Work order: Reproduce the records below in full and exactly, without their images.

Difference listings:
[Start of section]
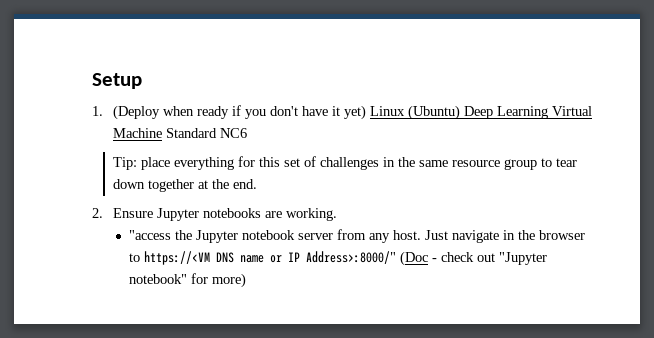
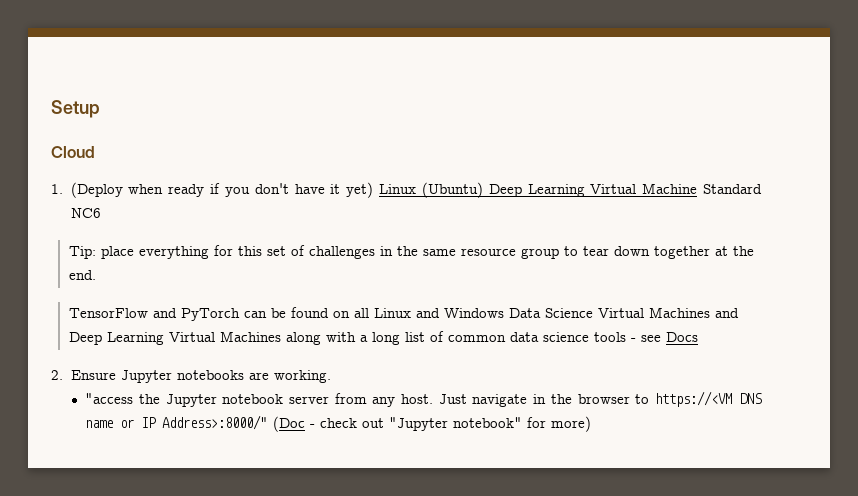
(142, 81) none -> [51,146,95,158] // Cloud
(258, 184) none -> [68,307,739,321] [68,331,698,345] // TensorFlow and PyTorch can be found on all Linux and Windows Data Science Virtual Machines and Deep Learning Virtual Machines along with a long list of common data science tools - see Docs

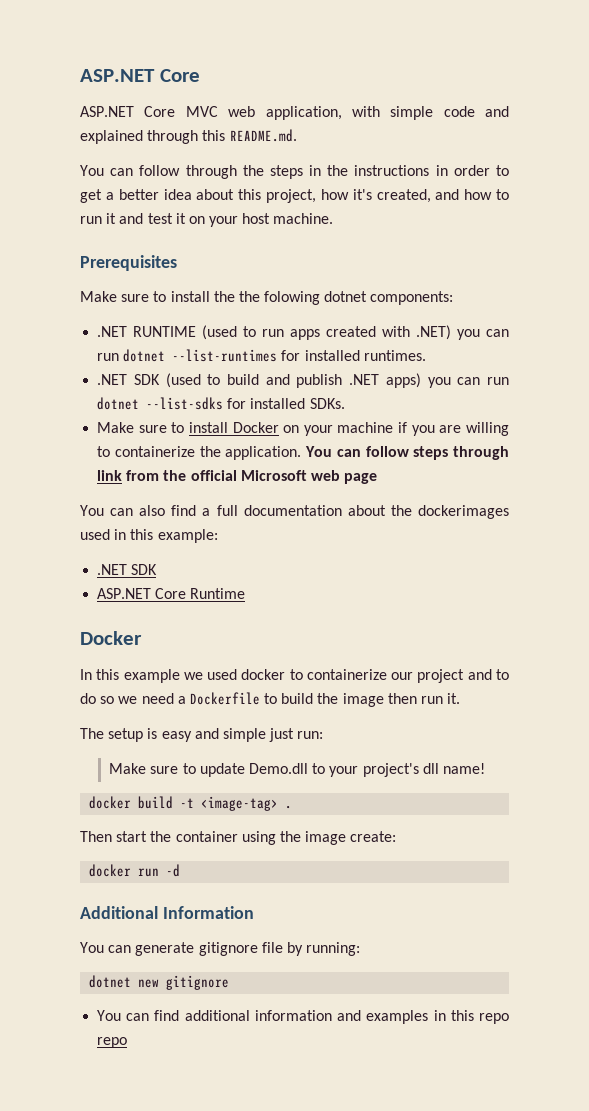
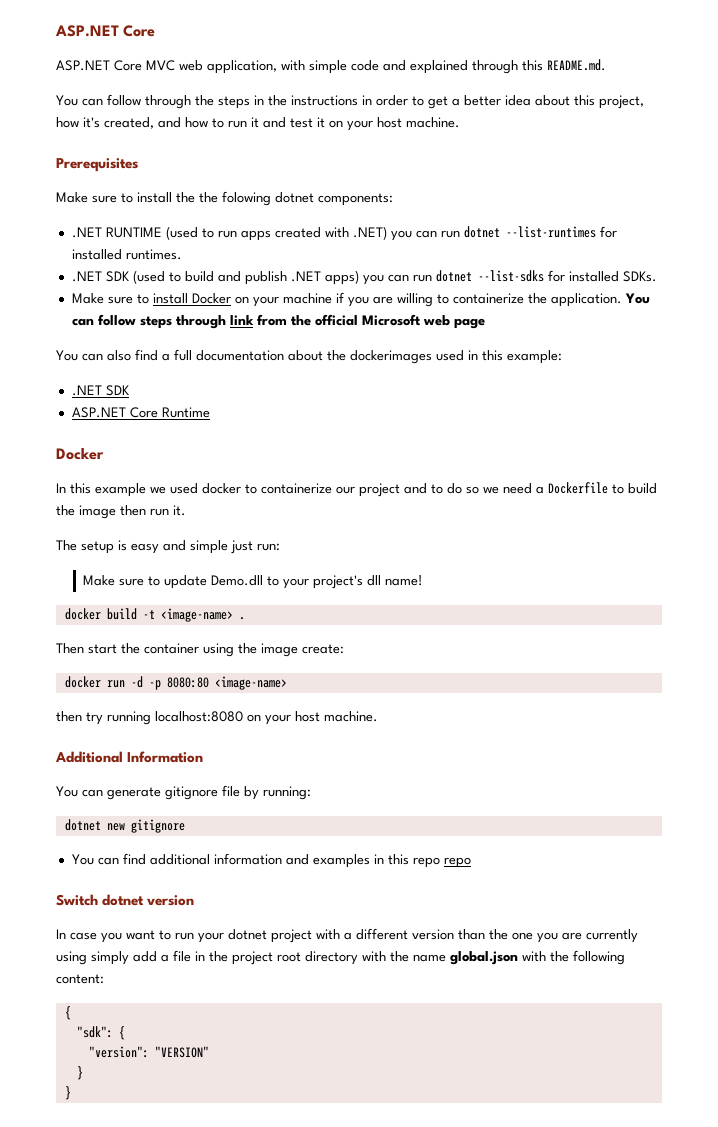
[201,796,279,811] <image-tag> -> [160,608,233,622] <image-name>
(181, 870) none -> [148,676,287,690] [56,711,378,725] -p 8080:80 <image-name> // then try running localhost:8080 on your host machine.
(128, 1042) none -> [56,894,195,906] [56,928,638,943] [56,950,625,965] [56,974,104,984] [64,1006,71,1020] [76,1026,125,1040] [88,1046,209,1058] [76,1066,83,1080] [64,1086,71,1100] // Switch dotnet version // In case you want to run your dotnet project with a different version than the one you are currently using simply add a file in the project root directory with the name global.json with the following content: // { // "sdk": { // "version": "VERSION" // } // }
[End of section]
Task response:
(142, 81) none -> [51,146,95,158] // Cloud
(258, 184) none -> [68,307,739,321] [68,331,698,345] // TensorFlow and PyTorch can be found on all Linux and Windows Data Science Virtual Machines and Deep Learning Virtual Machines along with a long list of common data science tools - see Docs

[201,796,279,811] <image-tag> -> [160,608,233,622] <image-name>
(181, 870) none -> [148,676,287,690] [56,711,378,725] -p 8080:80 <image-name> // then try running localhost:8080 on your host machine.
(128, 1042) none -> [56,894,195,906] [56,928,638,943] [56,950,625,965] [56,974,104,984] [64,1006,71,1020] [76,1026,125,1040] [88,1046,209,1058] [76,1066,83,1080] [64,1086,71,1100] // Switch dotnet version // In case you want to run your dotnet project with a different version than the one you are currently using simply add a file in the project root directory with the name global.json with the following content: // { // "sdk": { // "version": "VERSION" // } // }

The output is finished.